2016…..so far! Look back in languor.

As we get summery in dear old Blighty here is a summary of 2016 so far…

Gimme skin (contact) 

Skin Contact (Bottled Films)
Skin Contact (Bottled Films)

Oranges may not be the only fruit (grapes are!), nor the only colour, but you would be forgiven for thinking that 50 Shades of Grey had been supplanted by 50 shades of vin gris in terms of the chitchat around the wine cooler. Just this week, for example, The Times called in half a dozen samples of the amber stuff in prep for an article; last month the release of Skin Contact, the movie – a loving hymn to natural skin macerated wines; wine lists (Ottolenghi, Nopi, Sager & Wilde) inserting discrete orange sections, not only to highlight the wines, but also guide people to drinking them by the glass. Nor are these wines uniform. We list versions from Georgia, Italy, Spain, France, Portugal, Australia, New Zealand, South African, Chile and California that demonstrate a wide variety of approaches – various de gris of skin separation if I may say so!
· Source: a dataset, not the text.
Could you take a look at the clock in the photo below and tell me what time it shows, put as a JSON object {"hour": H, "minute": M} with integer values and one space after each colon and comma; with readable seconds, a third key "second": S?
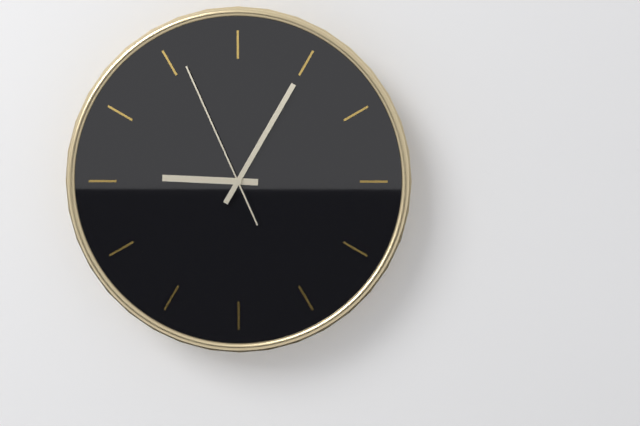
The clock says {"hour": 9, "minute": 5, "second": 56}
Meanwhile, check out the debates on social media and the furious buzz on Twitter. And what makes “Orange Wine” the nailed-on hot-potato winner-of—the-year is the critical opprobrium this topic attracts from certain self-appointed guardians of good wine taste who still subscribe to the dual certainties of white and red.

“Realing” them in


Most trade fairs are fairly dull. Some are born dull, some achieve dullness over time and some have dullness thrust upon them. Each year the Real Wine Fair, without reinventing itself, tries to raise the bar by being ever more friendly and enjoyable, to become an event where you feel tempted to linger, eat, chat and take in a seminar or two. There is no commercial agenda, no hectoring, lecturing or proselytising – just a huge selection of damn good vino made with the minimum of (chemical) intervention and the maximum of love. It is about the vignerons and the attendees and the interaction, not about the glory or the reputation, or the numbers. In the end record numbers of growers, trade and consumers did meet and mingle, and the atmosphere, the sense of engagement and fulfilment made it really real. To coin a phrase. And all the while the Real Wine Month promotion, involving hundreds of restaurants and retailers and thousands of customers, brought these wines to people throughout the UK. Revolutions begin with a small step, and, in this case, a small hop, sip and a jump for joy, but we are now firmly are at the guzzling stage!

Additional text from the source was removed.